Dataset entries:
################
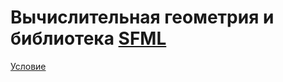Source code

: # Вычислительная геометрия и библиотека [SFML](https://www.sfml-dev.org/index.php)
[Условие](Statements.pdf)


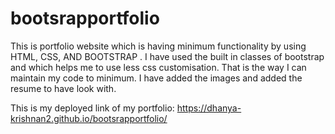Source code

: # bootsrapportfolio
This is portfolio website which is having minimum functionality by using HTML, CSS, AND BOOTSTRAP . 
I have used the built in classes of bootstrap and which helps me to use less css customisation. That is the way I can maintain my code to minimum. 
I have added the images and added the resume to have look with.


This is my deployed link of my portfolio:
https://dhanya-krishnan2.github.io/bootsrapportfolio/
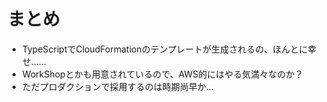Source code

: # まとめ

- TypeScriptでCloudFormationのテンプレートが生成されるの、ほんとに幸せ……
- WorkShopとかも用意されているので、AWS的にはやる気満々なのか？
- ただプロダクションで採用するのは時期尚早か…

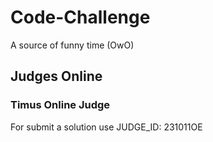 # Code-Challenge
A source of funny time (OwO)

## Judges Online

### Timus Online Judge
For submit a solution use JUDGE_ID: 231011OE
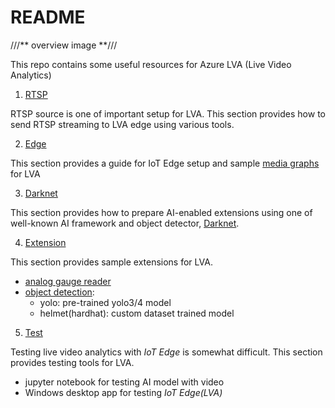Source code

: # README

///** overview image **///

This repo contains some useful resources for Azure LVA (Live Video Analytics)

1. [RTSP](./1_RTSP)

RTSP source is one of important setup for LVA. This section provides how to send RTSP streaming to LVA edge using various tools. 

2. [Edge](./2_Edge)

This section provides a guide for IoT Edge setup and sample [media graphs](https://docs.microsoft.com/en-us/azure/media-services/live-video-analytics-edge/media-graph-concept) for LVA

3. [Darknet](./3_Darknet)

This section provides how to prepare AI-enabled extensions using one of well-known AI framework and object detector, [Darknet](https://pjreddie.com/darknet/).

4. [Extension](./4_Extension)

This section provides sample extensions for LVA.
- [analog gauge reader](./4_Extension/gauge)
- [object detection](./4_Extension/yolov4):
    - yolo: pre-trained yolo3/4 model
    - helmet(hardhat): custom dataset trained model

5. [Test](./5_Test)

Testing live video analytics with _IoT Edge_ is somewhat difficult. This section provides testing tools for LVA. 
- jupyter notebook for testing AI model with video
- Windows desktop app for testing _IoT Edge(LVA)_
################
EXERCISE DIRECTIONS: Read the entries and pick out all lines that include the word "This".

RESULT OF THE TASK:
This is portfolio website which is having minimum functionality by using HTML, CSS, AND BOOTSTRAP . 
This is my deployed link of my portfolio:
This repo contains some useful resources for Azure LVA (Live Video Analytics)
RTSP source is one of important setup for LVA. This section provides how to send RTSP streaming to LVA edge using various tools. 
This section provides a guide for IoT Edge setup and sample [media graphs](https://docs.microsoft.com/en-us/azure/media-services/live-video-analytics-edge/media-graph-concept) for LVA
This section provides how to prepare AI-enabled extensions using one of well-known AI framework and object detector, [Darknet](https://pjreddie.com/darknet/).
This section provides sample extensions for LVA.
Testing live video analytics with _IoT Edge_ is somewhat difficult. This section provides testing tools for LVA. 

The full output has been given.